New Delhi: The National Green Tribunal (NGT) has issued notices to the Centre and Odisha on a plea alleging that iron ore refining company Brahmani River Pellets Ltd (BRPL), promoted by UK-based Stemcor Group, is drawing water from river Baitarani without environmental clearance.
A NGT bench, comprising acting Chairman Justice A S Naidu and expert member P C Mishra, has also issued a notice to BRPL on the application filed by a Orissa native Murli Manohar Sharma.
The Tribunal has directed the river water not be used contrary to the agreement between the state government and BRPL which has been ordered not to go ahead with its project without obtaining environmental clearance.
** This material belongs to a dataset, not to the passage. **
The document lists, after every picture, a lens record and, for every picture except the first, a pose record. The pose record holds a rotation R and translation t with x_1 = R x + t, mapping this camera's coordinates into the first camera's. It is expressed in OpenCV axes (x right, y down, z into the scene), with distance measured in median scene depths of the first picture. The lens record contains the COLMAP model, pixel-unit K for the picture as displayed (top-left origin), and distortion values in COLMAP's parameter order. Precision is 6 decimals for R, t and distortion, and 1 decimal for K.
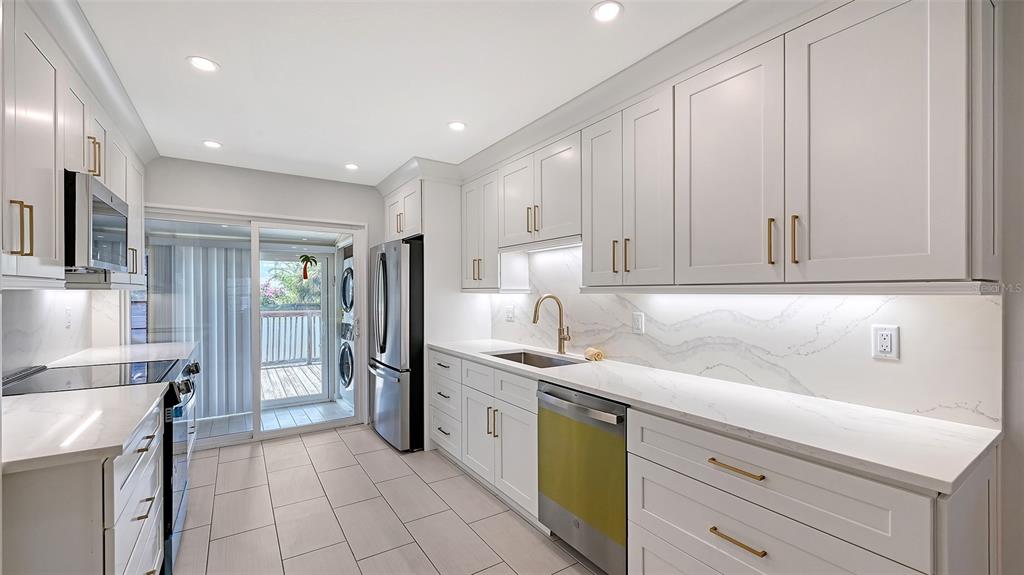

"Heard. Admit. Let notice be issued to the respondents (Ministry of Environment and Forests, State of Odisha and BRPL). The water from river Baitarani shall not be used contrary to the agreement. Respondent 4 (BRPL) shall not go ahead with construction of the project without obtaining environment clearance," the bench has said.
Sharma, in his application filed through advocate B P Tripathy, has sought directions to BRPL and the state government to ensure that the natural course of water of the river is not obstructed in any manner.
He also sought an order declaring that changing the natural flow and the course of river Baitarani due to activities of BRPL is illegal.
Sharma alleged the decision of the Ministry of Environment and Forests (MoEF) and the state government to allow BRPL to draw water from the river for transporting iron slurry through pipelines was illegal, arbitrary and in violation of statutory obligations to protect the environment.
According to Sharma`s plea, BRPL has constructed intake wells and pump stations upstream of Baitarani river without necessary clearance for drawing massive quantities of water to transport iron slurry through a 220km long pipeline to its refining plant being in Kalinga Nagar in district Jajpur, Odisha.
Sharma in his plea has contended the drawing of water from the river will result in a change in its natural flow pattern which, in turn, would affect the Baitarani river ecosystem.
He also contended continuous withdrawal of water from the river without replenishment would ultimately affect the steady supply of water to nearby villagers whose livelihood depends on agriculture.
Sharma has argued an alternative arrangement, via road and railway network, for transport of iron ore is available without compromising on river water and environment.